§ WORK TO COMPLETE
Output the entries exactly as they appear. Pictures should not be included.

=== EXERCISE DATA ===

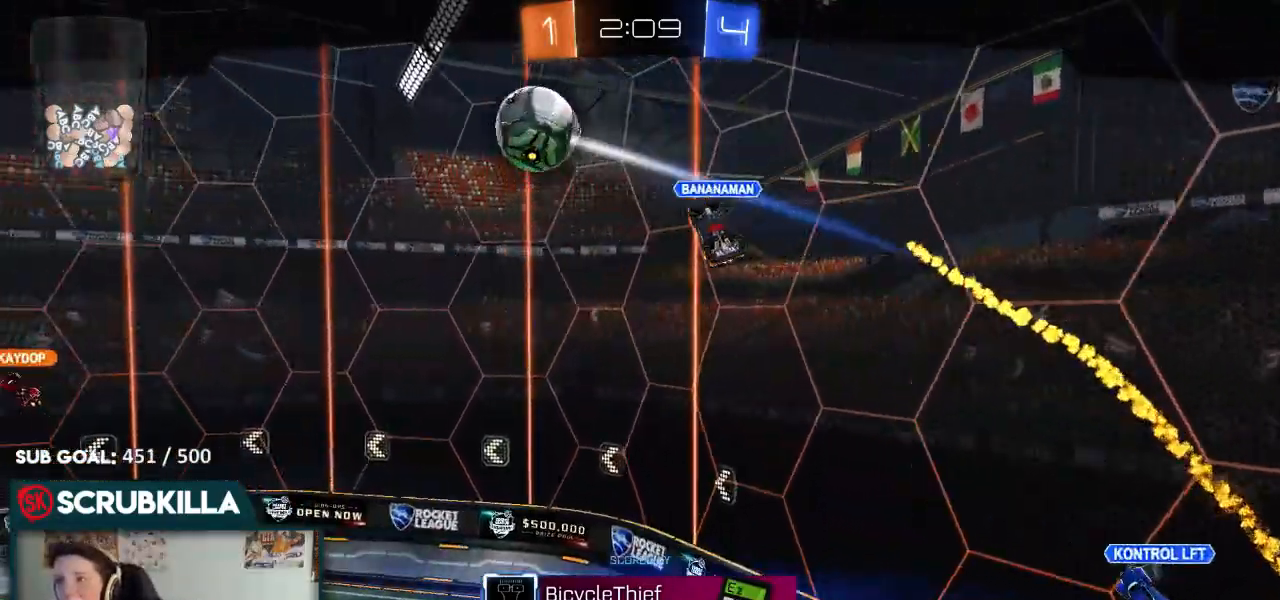
{"dt_ms": 500, "buttons": [], "left_stick": "center", "right_stick": "center", "events": [[133, "A", "up"]]}
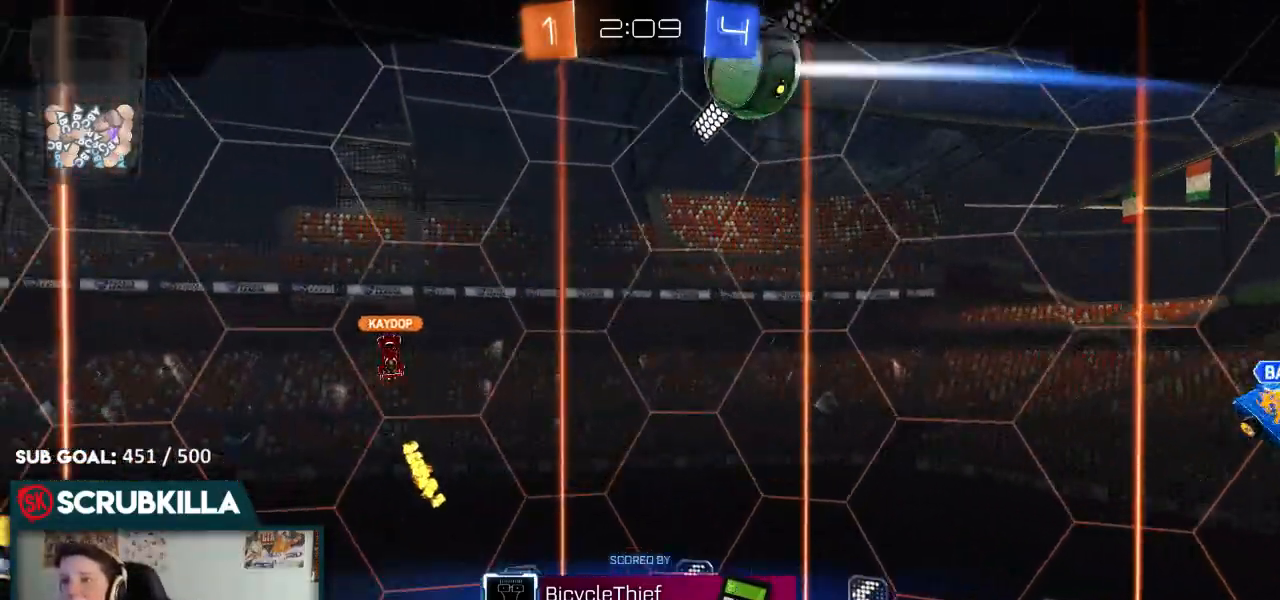
{"dt_ms": 1000, "buttons": ["B"], "left_stick": "center", "right_stick": "center"}
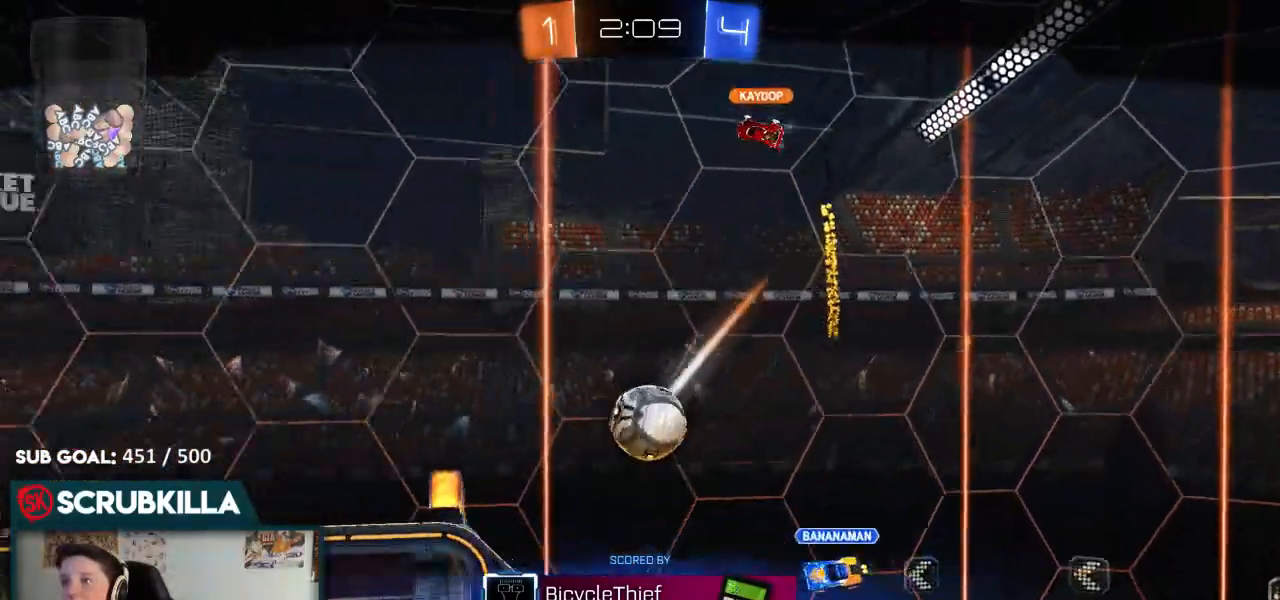
{"dt_ms": 500, "buttons": ["B"], "left_stick": "center", "right_stick": "center", "events": []}
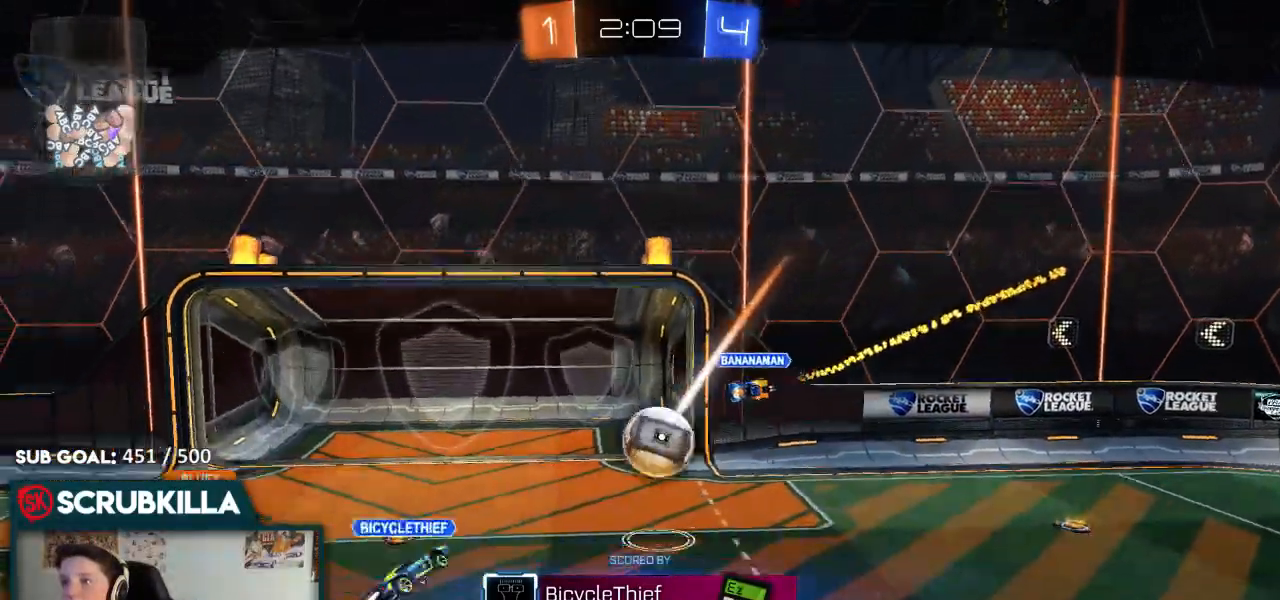
{"dt_ms": 500, "buttons": ["B"], "left_stick": "center", "right_stick": "center", "events": []}
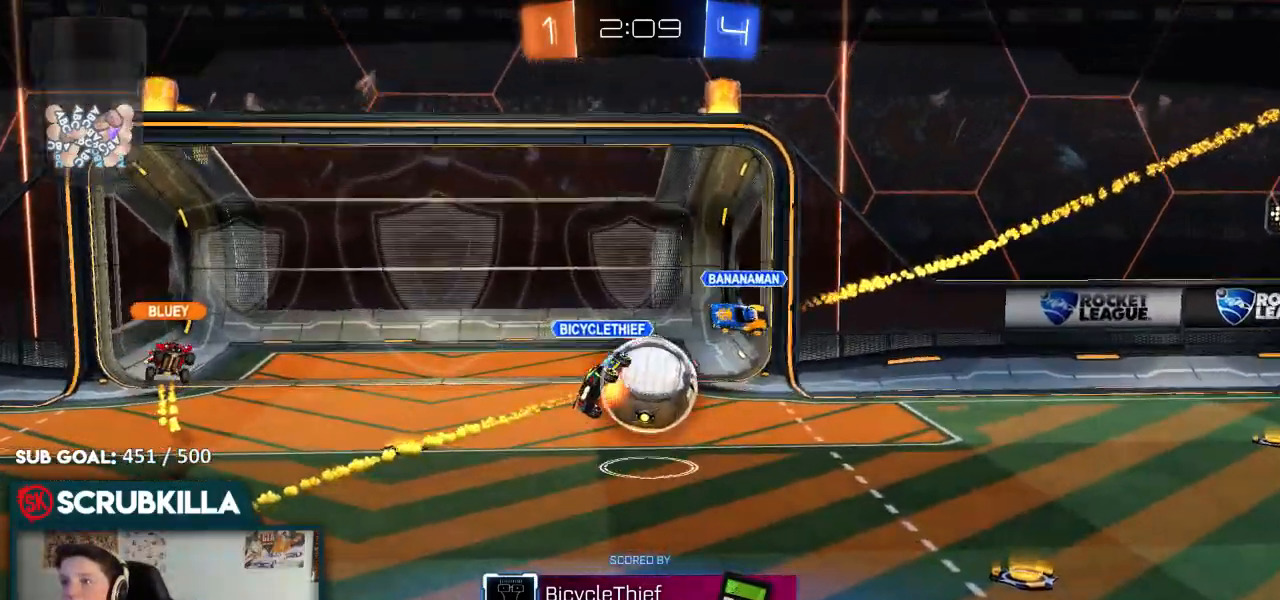
{"dt_ms": 500, "buttons": ["B"], "left_stick": "center", "right_stick": "center", "events": []}
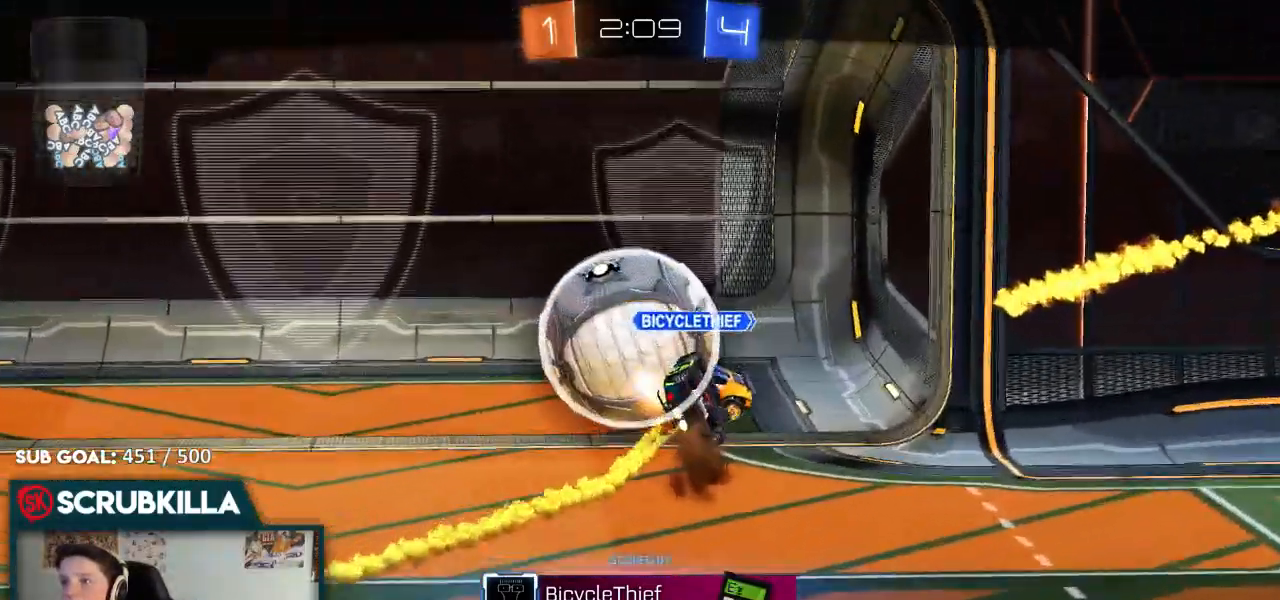
{"dt_ms": 500, "buttons": ["B"], "left_stick": "center", "right_stick": "center", "events": []}
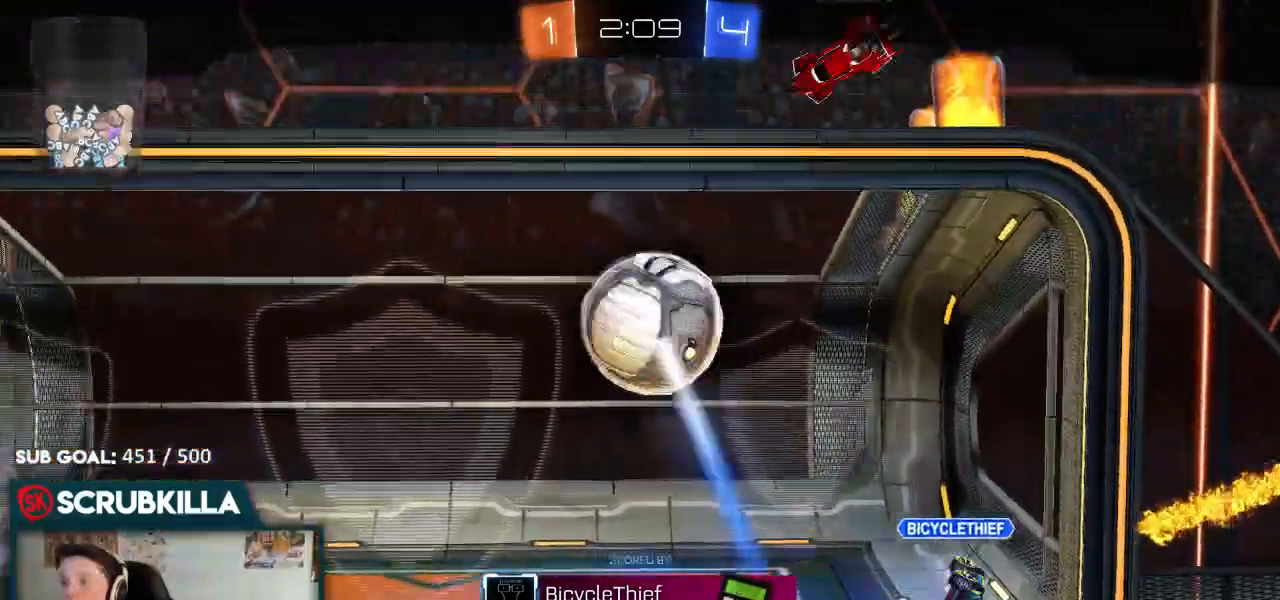
{"dt_ms": 500, "buttons": ["B", "R2"], "left_stick": "center", "right_stick": "center", "events": [[183, "R2", "down"]]}
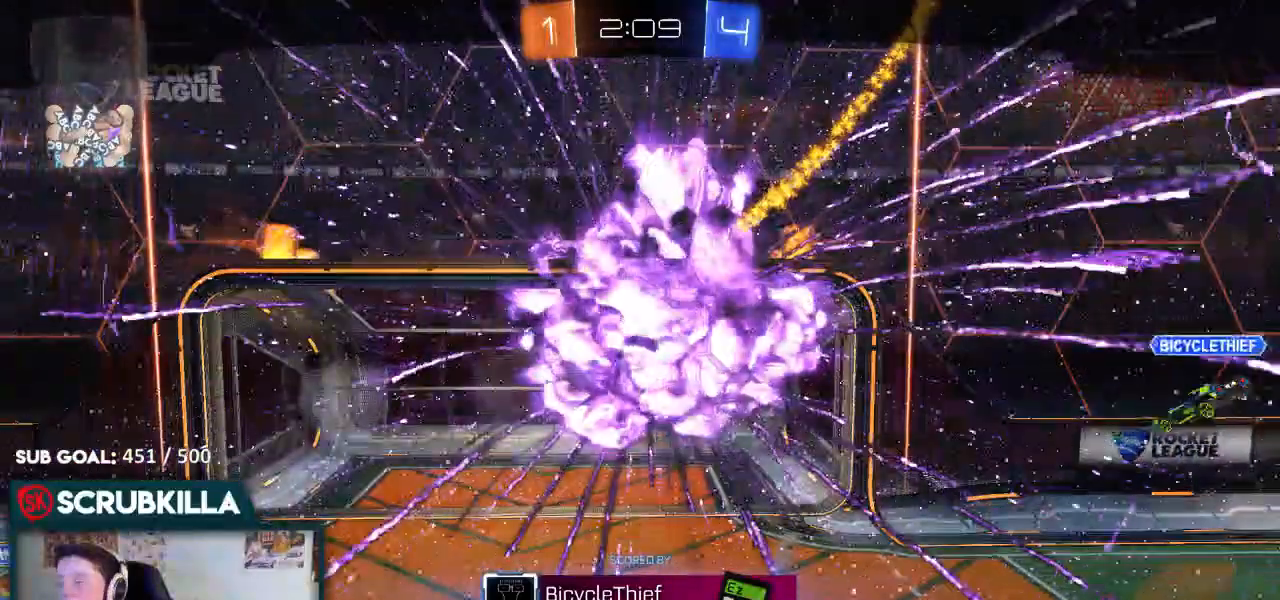
{"dt_ms": 500, "buttons": ["B", "R2"], "left_stick": "center", "right_stick": "center", "events": []}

===

§ FINISHED TASK
{"dt_ms": 500, "buttons": [], "left_stick": "center", "right_stick": "center", "events": [[133, "A", "up"]]}
{"dt_ms": 1000, "buttons": ["B"], "left_stick": "center", "right_stick": "center"}
{"dt_ms": 500, "buttons": ["B"], "left_stick": "center", "right_stick": "center", "events": []}
{"dt_ms": 500, "buttons": ["B"], "left_stick": "center", "right_stick": "center", "events": []}
{"dt_ms": 500, "buttons": ["B"], "left_stick": "center", "right_stick": "center", "events": []}
{"dt_ms": 500, "buttons": ["B"], "left_stick": "center", "right_stick": "center", "events": []}
{"dt_ms": 500, "buttons": ["B", "R2"], "left_stick": "center", "right_stick": "center", "events": [[183, "R2", "down"]]}
{"dt_ms": 500, "buttons": ["B", "R2"], "left_stick": "center", "right_stick": "center", "events": []}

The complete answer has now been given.